Robin Laing wrote:
Jallan wrote:
Robin Laing wrote:




If want to change the "Default" style, just select modify in the Stylelist for the "Default" character style, and then change the "Default" style and all the paragraphs in the "Default" style will change, except ... and this is important, when you have applied direct formatting on top of the underlying styles.

What else. You don't want special effects like bolding and italics or font changes *within* a paragraph to vanish because you have changed the underlying font. To put it in Word Perfect terms, when you change a paragraph style the paragraph display as though you inserted a bunch new codes at the beginning of each paragraph in place of the old ones, but any following control codes within that paragraph are left alone. Accordingly what you see may be far more determined by these following codes.

I still have to find the font and spacing issue that was changed in a style but after setting the default style, the font issue is still present. But what I did confirm that one of may major issues with importing documents has been related to a style that the default style doesn't fix.


Possibly this is overlying direct formatting or an overlying character style. If you set the Stylelist to show character styles, then the character style at the current cursor position will be highlighted in the list. You can then edit that style. If the style doesn't change in the list when visually you see a change within a paragraph, such as a font change or a change from non-bold to bold, then direct formatting has been applied.

To see the underlying paragraph formatting in a paragraph just do CTRL-SHIFT-SPACE to remove all but the basic paragraph style formatting in that paragraph. After you've seen what this shows, you can press CTRL-Z to put the character style formatting and direct formatting back again.

Jallan


Your long description is a good example to me on why Reveal codes is better.

Look here or if that isn't it, look there. I guess this is why I feel reveal codes is nicer. A single keystroke and all my codes are displayed. No opening this tool box or changing this setting and opening that dialog.

This thread has indicated that better OOo would be improved with better debugging tools. There is no argument there.

But reveal codes isn't particularly suitable, for either MS Word or OOo Writer, when both use practically no internal code tokens. Both these word processors work hierarchically rather than by manipulation of a single-level text stream.

Again, there are no codes to reveal. Attempting to understand OOo Writer (or MS Word) in that way is something like attempting to understand the behavior of cat from what you know about dogs.

I've used WordPerfect, years ago, and have used and still use, directly, data formats that page stream based. My work involves working directly with Postscript files and I have coded directly in both Postscript and PCL. So I'm quite familiar with how to use and debug text stream formats and their difficulties, as well as the very different abilities and difficulties you get with hierarchical text structures.

And like 99% of those with experience in both, for most purpose I'll go with the hierarchical structure, because it *is* easier.

I recall a secretary some years back who insisted on hard coding her headers and footers in the text rather than using MS Word's facility, and manually moving them the same time, because (so she believed, probably without trying it) using Word's own header and footer facility was too complicated and she had no time to learn it.

I will learn styles when I can but it took me minutes to learn how to use reveal codes. Styles are not that easy.

Really. I first learned about styles on text processing programs years ago in a Desktop publishing program on the Amiga. It took me minutes to learn. Just set up text attributes in a style in *exactly* the same way I would set them up in word processor I was familiar with, and then apply the style by selecting and clicking. There was really nothing to learn. I also first learned TeX on the Amiga.

I cannot imagine what you find difficult in this. There must be some lack of understanding or misconception or misunderstanding that is confusing you.

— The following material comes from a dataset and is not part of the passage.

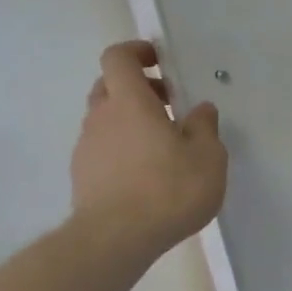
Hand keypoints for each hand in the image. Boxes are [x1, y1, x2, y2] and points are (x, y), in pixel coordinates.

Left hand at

BTW, thanks for the description on how the coding works in OOo. I wish there was something to make it easier to find these errors as it is my major headache as I have to import and convert many documents to ODF and they have to look the same as the MS or WP version's of the document.

Ouch! "Exactly the same" is sometimes an impossibility. And if the documents you are converting are as messy and unstructured in the way they are coded as many that I deal with ... you do end up ignoring the right way to do things ... just use any hack to get things *looking* close enough that it's almost impossible to tell the difference.

Importing a document or series of documents is not perfect, no matter what program you use. I have had these issues with all of the Word processors I have used. I just found WP the was the quickest to clean the coding problems that occurred.

Yes ... it would be, if you are very familiar with it and with general low level text stream coding, even if it is only within WordPerfect. Unfortunately compared to MS Word, I've found OOo Writer very buggy if I tried to use style-free direct format approach.

I think you are really going to have to take the time to get past whatever is confusing you about styles and try to understand how OOo Write really sees things, as a linked series of paragraph objects with styles and direct formatting applied to them. MS Word also sees things the same way ... but has few or no problems when users avoid styles altogether.